___ Records to use ___

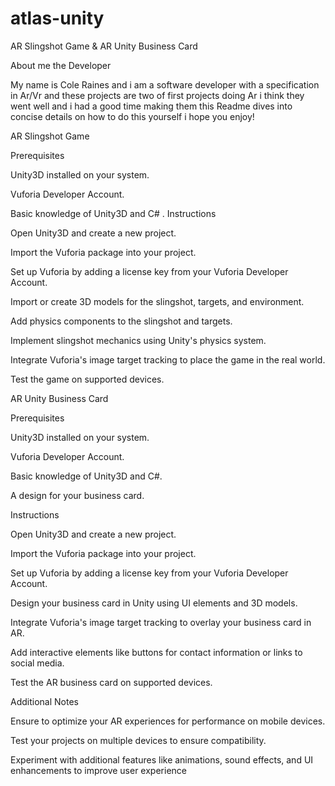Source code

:# atlas-unity   
AR Slingshot Game & AR Unity Business Card


About me the Developer

My name is Cole Raines and i am a software developer with a specification in Ar/Vr and these projects are two of first projects doing Ar i think they went well and i  had a good time making them this Readme dives into concise details on how to do this yourself i hope you enjoy!


AR Slingshot Game

Prerequisites

Unity3D installed on your system.

Vuforia Developer Account.

Basic knowledge of Unity3D and C#
.
Instructions

Open Unity3D and create a new project.

Import the Vuforia package into your project.

Set up Vuforia by adding a license key from your Vuforia Developer Account.

Import or create 3D models for the slingshot, targets, and environment.

Add physics components to the slingshot and targets.

Implement slingshot mechanics using Unity's physics system.

Integrate Vuforia's image target tracking to place the game in the real world.

Test the game on supported devices.

AR Unity Business Card

Prerequisites

Unity3D installed on your system.

Vuforia Developer Account.

Basic knowledge of Unity3D and C#.

A design for your business card.

Instructions

Open Unity3D and create a new project.

Import the Vuforia package into your project.

Set up Vuforia by adding a license key from your Vuforia Developer Account.

Design your business card in Unity using UI elements and 3D models.

Integrate Vuforia's image target tracking to overlay your business card in AR.

Add interactive elements like buttons for contact information or links to social media.

Test the AR business card on supported devices.

Additional Notes

Ensure to optimize your AR experiences for performance on mobile devices.

Test your projects on multiple devices to ensure compatibility.

Experiment with additional features like animations, sound effects, and UI enhancements to improve user experience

___

### What the exercise asks
Go through the entries and copy every line with "physics".

### Solution for this task
Add physics components to the slingshot and targets.
Implement slingshot mechanics using Unity's physics system.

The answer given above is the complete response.